» **OBJETIVO DO EXERCÍCIO**
Devolva sem nenhuma alteração as linhas dos registros abaixo, começando pela linha que contém "pose: elev=258.1 azim=340.7" e seguindo até a linha que contém "Dot at: (260, 307)", incluindo as duas.
/---
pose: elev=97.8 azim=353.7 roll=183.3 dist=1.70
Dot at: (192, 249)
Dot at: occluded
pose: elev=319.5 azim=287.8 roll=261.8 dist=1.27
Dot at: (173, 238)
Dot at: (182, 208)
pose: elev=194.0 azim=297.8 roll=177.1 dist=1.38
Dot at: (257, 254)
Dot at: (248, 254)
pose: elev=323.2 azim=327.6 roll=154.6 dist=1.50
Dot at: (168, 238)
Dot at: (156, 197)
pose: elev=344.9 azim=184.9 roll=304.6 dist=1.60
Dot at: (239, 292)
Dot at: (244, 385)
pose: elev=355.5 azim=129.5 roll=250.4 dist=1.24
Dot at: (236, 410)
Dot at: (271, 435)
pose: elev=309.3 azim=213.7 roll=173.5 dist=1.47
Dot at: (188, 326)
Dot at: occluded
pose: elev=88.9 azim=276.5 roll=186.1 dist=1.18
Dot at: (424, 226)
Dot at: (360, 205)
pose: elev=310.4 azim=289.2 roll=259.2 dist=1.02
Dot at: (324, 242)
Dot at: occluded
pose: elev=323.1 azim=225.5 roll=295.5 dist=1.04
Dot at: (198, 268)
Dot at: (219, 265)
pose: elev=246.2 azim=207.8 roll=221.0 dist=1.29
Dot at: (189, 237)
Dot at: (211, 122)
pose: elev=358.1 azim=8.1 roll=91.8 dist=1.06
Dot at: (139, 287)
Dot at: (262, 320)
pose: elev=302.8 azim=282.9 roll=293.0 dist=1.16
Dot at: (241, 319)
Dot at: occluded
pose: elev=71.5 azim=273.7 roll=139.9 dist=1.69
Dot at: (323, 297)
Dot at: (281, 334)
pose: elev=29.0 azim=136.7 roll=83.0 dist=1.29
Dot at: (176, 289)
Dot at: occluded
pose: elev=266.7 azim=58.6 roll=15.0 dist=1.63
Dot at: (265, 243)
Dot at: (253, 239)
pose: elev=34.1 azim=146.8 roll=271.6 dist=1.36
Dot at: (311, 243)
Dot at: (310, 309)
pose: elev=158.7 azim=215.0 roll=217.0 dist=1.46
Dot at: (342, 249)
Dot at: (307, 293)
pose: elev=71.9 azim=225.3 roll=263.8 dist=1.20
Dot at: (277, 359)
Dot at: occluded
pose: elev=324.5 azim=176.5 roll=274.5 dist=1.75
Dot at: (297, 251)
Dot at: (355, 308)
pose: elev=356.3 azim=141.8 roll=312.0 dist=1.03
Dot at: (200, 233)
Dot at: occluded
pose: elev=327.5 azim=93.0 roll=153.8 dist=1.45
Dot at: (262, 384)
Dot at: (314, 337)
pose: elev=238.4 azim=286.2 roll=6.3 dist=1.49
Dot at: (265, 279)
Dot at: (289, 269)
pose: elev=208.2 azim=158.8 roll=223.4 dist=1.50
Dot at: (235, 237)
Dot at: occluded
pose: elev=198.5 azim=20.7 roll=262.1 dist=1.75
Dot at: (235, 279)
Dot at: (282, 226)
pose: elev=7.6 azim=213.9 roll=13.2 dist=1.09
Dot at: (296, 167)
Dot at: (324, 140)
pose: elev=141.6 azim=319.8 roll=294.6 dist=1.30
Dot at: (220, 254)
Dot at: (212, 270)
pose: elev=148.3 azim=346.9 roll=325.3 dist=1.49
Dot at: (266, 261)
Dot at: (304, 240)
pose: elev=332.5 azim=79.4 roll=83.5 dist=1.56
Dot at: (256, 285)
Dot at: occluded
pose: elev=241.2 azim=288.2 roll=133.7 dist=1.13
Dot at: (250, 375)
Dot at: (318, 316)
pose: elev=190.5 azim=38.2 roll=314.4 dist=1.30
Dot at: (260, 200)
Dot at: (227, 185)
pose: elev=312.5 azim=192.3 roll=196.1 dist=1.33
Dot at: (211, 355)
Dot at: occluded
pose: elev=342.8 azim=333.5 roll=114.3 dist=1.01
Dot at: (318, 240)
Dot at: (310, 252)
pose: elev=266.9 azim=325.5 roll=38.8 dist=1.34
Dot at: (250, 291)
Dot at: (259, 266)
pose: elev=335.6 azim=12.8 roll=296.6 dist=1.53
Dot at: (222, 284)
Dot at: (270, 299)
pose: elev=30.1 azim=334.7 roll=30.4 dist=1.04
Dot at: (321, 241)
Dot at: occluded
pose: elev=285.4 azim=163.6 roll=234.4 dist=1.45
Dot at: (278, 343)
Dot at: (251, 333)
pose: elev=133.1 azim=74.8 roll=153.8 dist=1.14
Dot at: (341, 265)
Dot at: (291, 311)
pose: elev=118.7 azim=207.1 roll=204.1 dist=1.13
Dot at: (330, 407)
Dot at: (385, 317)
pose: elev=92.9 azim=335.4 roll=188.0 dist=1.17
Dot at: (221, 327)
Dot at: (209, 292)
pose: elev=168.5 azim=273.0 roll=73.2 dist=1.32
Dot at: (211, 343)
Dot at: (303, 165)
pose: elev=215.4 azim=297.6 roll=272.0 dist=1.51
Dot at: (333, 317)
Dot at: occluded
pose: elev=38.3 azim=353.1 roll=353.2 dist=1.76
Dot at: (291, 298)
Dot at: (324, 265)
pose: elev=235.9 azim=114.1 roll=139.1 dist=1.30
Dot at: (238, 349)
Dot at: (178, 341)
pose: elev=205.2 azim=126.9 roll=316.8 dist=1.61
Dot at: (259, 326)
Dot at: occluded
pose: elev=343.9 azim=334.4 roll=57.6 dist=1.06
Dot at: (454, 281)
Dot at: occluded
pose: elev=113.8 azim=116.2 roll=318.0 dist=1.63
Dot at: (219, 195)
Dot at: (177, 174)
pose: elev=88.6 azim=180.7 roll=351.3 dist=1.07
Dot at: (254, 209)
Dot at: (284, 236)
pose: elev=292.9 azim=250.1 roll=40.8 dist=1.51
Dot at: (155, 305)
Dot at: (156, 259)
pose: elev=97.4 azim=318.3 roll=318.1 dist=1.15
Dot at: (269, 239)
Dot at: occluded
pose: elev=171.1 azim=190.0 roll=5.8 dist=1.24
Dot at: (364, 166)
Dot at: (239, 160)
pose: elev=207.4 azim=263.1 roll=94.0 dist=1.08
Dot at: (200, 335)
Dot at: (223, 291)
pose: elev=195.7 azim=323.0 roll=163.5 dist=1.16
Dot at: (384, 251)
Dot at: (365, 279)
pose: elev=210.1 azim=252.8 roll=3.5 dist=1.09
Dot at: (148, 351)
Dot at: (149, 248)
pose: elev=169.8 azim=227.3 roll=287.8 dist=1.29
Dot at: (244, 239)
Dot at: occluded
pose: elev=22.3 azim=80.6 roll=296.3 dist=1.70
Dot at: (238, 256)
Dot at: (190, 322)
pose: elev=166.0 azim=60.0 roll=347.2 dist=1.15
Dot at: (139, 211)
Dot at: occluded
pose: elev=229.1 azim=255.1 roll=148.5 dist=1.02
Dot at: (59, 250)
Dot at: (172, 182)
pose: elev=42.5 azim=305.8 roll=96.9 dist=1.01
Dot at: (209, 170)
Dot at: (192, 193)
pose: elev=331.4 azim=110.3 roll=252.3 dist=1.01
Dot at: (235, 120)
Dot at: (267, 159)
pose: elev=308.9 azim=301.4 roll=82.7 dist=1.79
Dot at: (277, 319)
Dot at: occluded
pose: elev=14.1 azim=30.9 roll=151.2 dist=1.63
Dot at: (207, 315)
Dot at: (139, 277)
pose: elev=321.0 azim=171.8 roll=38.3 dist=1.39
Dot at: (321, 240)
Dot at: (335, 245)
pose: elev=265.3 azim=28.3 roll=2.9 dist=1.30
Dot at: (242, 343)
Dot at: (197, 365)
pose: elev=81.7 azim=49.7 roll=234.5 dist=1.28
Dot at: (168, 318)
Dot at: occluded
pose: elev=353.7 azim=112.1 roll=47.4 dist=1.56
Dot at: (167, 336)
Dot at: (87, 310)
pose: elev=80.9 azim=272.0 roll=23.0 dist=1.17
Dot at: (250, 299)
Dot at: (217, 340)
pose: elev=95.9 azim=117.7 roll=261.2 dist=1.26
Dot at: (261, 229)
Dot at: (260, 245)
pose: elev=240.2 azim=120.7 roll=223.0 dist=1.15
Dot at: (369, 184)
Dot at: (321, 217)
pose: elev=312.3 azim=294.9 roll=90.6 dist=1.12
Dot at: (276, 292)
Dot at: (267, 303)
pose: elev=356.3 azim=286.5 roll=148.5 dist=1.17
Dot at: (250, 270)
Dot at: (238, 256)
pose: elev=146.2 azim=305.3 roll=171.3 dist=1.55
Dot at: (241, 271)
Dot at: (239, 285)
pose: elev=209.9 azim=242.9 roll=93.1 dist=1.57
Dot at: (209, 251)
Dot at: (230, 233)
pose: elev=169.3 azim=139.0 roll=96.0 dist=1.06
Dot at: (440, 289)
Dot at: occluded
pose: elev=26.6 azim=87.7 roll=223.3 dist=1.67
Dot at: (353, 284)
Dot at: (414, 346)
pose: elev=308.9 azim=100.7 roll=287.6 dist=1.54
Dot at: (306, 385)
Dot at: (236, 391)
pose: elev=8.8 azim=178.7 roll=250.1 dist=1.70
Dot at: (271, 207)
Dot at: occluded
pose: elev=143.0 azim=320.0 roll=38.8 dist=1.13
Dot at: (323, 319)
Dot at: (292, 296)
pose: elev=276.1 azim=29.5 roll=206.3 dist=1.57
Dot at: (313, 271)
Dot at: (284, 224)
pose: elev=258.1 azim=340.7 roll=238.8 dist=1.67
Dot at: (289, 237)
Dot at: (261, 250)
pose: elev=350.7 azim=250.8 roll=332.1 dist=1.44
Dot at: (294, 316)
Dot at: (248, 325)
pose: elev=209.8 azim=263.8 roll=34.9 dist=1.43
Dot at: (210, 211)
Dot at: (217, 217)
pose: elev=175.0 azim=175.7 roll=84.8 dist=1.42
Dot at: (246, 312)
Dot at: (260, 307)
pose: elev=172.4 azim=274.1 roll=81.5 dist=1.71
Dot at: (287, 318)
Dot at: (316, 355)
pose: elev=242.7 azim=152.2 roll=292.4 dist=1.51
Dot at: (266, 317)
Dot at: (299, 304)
\---
» **RESPOSTA COMPLETA**
pose: elev=258.1 azim=340.7 roll=238.8 dist=1.67
Dot at: (289, 237)
Dot at: (261, 250)
pose: elev=350.7 azim=250.8 roll=332.1 dist=1.44
Dot at: (294, 316)
Dot at: (248, 325)
pose: elev=209.8 azim=263.8 roll=34.9 dist=1.43
Dot at: (210, 211)
Dot at: (217, 217)
pose: elev=175.0 azim=175.7 roll=84.8 dist=1.42
Dot at: (246, 312)
Dot at: (260, 307)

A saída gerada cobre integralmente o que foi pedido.